One of the bill’s sponsors, Rep. Mary Sue McClurkin, argued in February that this new law was necessary to protect women because “abortion removes the largest organ in a woman’s body.” 

That comment was neither scientifically accurate nor did it explain what Alabama’s Women’s Health and Safety Act is designed to do, so here it is: The bill, which copies legislation passed in Mississippi in 2012, mandates that doctors at abortion clinics have admitting privileges at local hospitals. This gives local hospitals the leeway to flat-out deny doctors these privileges.
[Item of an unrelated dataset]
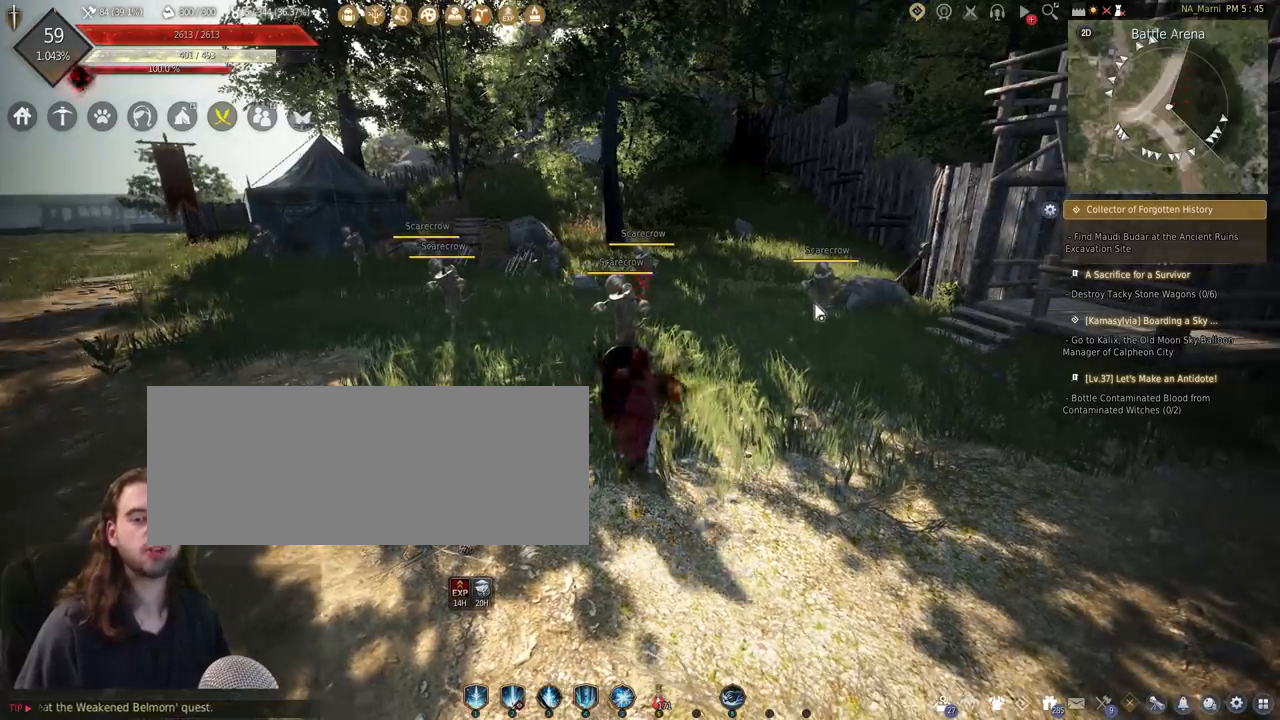
{"keys": [], "mouse": [], "events": []}
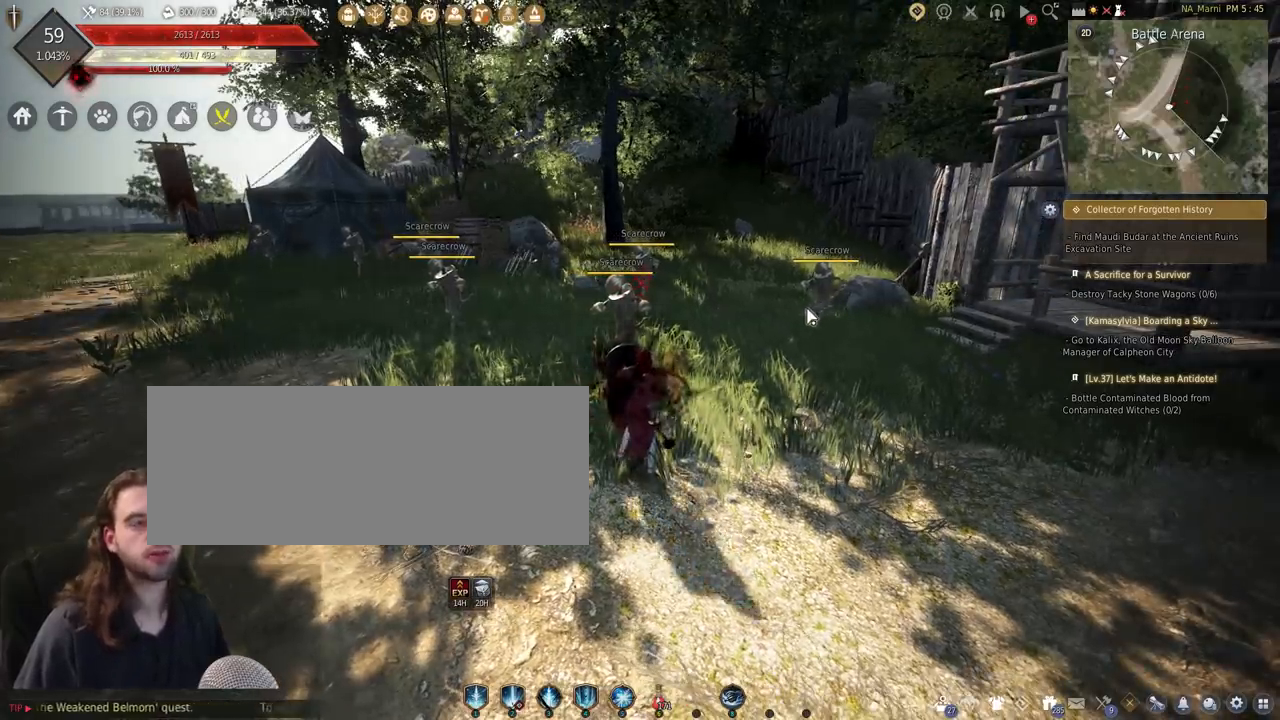
{"keys": [], "mouse": [], "events": []}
The doctors at Mississippi’s last abortion clinic, for instance, were rejected at all seven hospitals they approached for admitting privileges.

One of the bill’s sponsors argued the law was necessary to protect women because “abortion removes the largest organ in a woman’s body.” 

“[The hospitals] were clear that they didn’t deal with abortion and they didn’t want the internal or the external pressure of dealing with it,” Mississippi clinic owner Diane Derzis told the Associated Press in February.

“The reality is the hospital’s decisions will be based on ideology and politics” in Alabama, Nikema Williams, vice president of Planned Parenthood Southeast, told Mother Jones. “A lot of boards for public hospitals are appointed by the state.”

In Mississippi, litigation filed by the Center for Reproductive Rights has kept the clinic open for now: Last July, a judge blocked the state from penalizing the doctors while they try to secure the new privileges, buying the clinic more time. Williams says she expects women’s rights advocates in Alabama will also head to court to try and keep the state’s last few clinics open.